*Task instructions:* Reproduce every record below exactly as written, but leave out any pictures.

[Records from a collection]

* * *

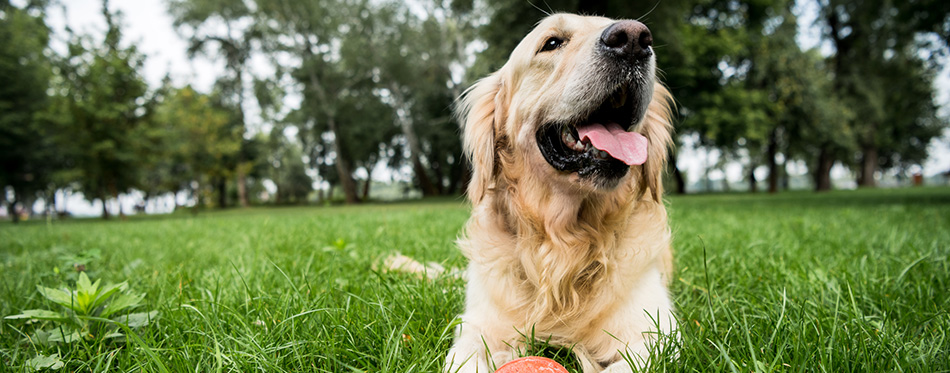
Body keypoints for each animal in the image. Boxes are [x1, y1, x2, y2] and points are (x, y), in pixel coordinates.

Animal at [444, 13, 676, 370]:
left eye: (640, 37)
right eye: (551, 42)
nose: (635, 39)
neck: (564, 241)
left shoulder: (657, 333)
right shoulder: (476, 328)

* * *

*Solution to the problem:*
Body keypoints for each animal in the image. Boxes are [x1, y1, x2, y2] and points are (x, y), in pixel coordinates.

Animal at [444, 13, 676, 370]:
left eye: (640, 37)
right eye: (551, 42)
nose: (635, 39)
neck: (564, 241)
left shoulder: (657, 333)
right shoulder: (476, 328)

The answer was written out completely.